• Short problem 1:
Convert only the records starting at the line containing "family: Theraphosidae" and ending at the line containing "family: Erebidae" into a JSON list of strings, one string per line, with blank lines left out.
§
In addition to the sources of capital described herein, we have access to other potential sources of capital including mortgage financing, property dispositions and proceeds from contributions and partial sale of properties into joint ventures.
Material Terms of Our Indebtedness

See Note 12, Debt, for the material terms of our indebtedness under the $3.0 Billion Credit Facility and our 2024 Notes and 2029 Notes.

65



Cash Flows
Our primary sources of cash during 2019 were earnings from our operations, net proceeds from our $3.0 Billion Credit Facility, and net proceeds from the issuances of common stock, 2024 Notes and 2029 Notes. Our primary uses of cash during 2019 were capital expenditures for the development of real estate, funding our operations and payment of dividends.
The following table summarizes our cash flows for the years ended December 31, 2019, 2018 and 2017.
IN MILLIONS
 
 
 
For the year ended December 31,
2019
2018
2017
Cash provided by operations
$
365.7

$
309.3

$
289.5

Cash used in investing activities
(679.9
)
(1,341.1
)
(1,506.8
)
Cash provided by financing activities
324.8

944.7

1,354.6

Comparison of Years Ended December 31, 2019 and 2018

Cash provided by operating activities for the year ended December 31, 2019 was $365.7 million compared to $309.3 million for the year ended December 31, 2018. The increase of $56.4 million was due to the following:
Increases in net cash provided by operating activities of $98.5 million primarily due to the following:
$68.9 million increase due to a $159.9 million increase in revenue offset in part by a $91.0 million increase in property operating expenses;
$10.7 million decrease in prepaid expenses;
$3.1 million decrease in deposits;
$2.9 million increase in other liabilities; and
$12.9 million decrease in all other payments over the corresponding prior year period, partially offset by,
Decreases in net cash provided by operating activities of $42.1 million primarily due to the following:
$18.9 million decrease in deferred revenue and prepaid rents;
$7.6 million of increased interest payments;
$6.0 million increase in rent and other receivables;
$5.7 million increased property tax payments;
$3.8 million decrease in accounts payable and accrued expenses; and
$0.1 million increase in bonus payments.
§
• Short problem 2:
Reproduce the cash flows text word for word, starting at "In addition to" and ending at "into joint ventures.".

• Exercise material:
§
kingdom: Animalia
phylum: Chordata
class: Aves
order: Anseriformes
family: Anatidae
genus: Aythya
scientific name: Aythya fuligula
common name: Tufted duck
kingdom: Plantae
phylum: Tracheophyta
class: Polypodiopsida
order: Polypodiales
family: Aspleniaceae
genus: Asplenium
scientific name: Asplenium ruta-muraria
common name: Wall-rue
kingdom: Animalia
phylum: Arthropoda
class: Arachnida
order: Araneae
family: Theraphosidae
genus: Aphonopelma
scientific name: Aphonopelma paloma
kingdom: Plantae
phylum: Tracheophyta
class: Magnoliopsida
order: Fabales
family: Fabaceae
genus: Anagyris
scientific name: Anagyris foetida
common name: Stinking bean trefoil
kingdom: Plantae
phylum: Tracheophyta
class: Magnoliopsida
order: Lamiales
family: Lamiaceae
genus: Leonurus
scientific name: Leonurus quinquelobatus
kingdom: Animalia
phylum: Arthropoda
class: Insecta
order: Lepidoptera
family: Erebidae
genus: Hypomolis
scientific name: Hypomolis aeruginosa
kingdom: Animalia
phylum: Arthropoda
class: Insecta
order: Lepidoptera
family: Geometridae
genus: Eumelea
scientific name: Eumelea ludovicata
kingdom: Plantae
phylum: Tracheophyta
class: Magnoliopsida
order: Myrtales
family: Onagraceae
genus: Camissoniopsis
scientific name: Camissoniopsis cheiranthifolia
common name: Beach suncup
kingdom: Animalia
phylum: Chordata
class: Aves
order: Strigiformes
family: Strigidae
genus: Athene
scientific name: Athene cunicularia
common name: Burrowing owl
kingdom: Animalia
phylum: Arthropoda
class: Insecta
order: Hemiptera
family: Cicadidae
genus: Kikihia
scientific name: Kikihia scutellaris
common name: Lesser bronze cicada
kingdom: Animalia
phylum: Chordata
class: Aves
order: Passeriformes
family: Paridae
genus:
§
• Task result 1:
[
  "family: Theraphosidae",
  "genus: Aphonopelma",
  "scientific name: Aphonopelma paloma",
  "kingdom: Plantae",
  "phylum: Tracheophyta",
  "class: Magnoliopsida",
  "order: Fabales",
  "family: Fabaceae",
  "genus: Anagyris",
  "scientific name: Anagyris foetida",
  "common name: Stinking bean trefoil",
  "kingdom: Plantae",
  "phylum: Tracheophyta",
  "class: Magnoliopsida",
  "order: Lamiales",
  "family: Lamiaceae",
  "genus: Leonurus",
  "scientific name: Leonurus quinquelobatus",
  "kingdom: Animalia",
  "phylum: Arthropoda",
  "class: Insecta",
  "order: Lepidoptera",
  "family: Erebidae"
]

• Task result 2:
In addition to the sources of capital described herein, we have access to other potential sources of capital including mortgage financing, property dispositions and proceeds from contributions and partial sale of properties into joint ventures.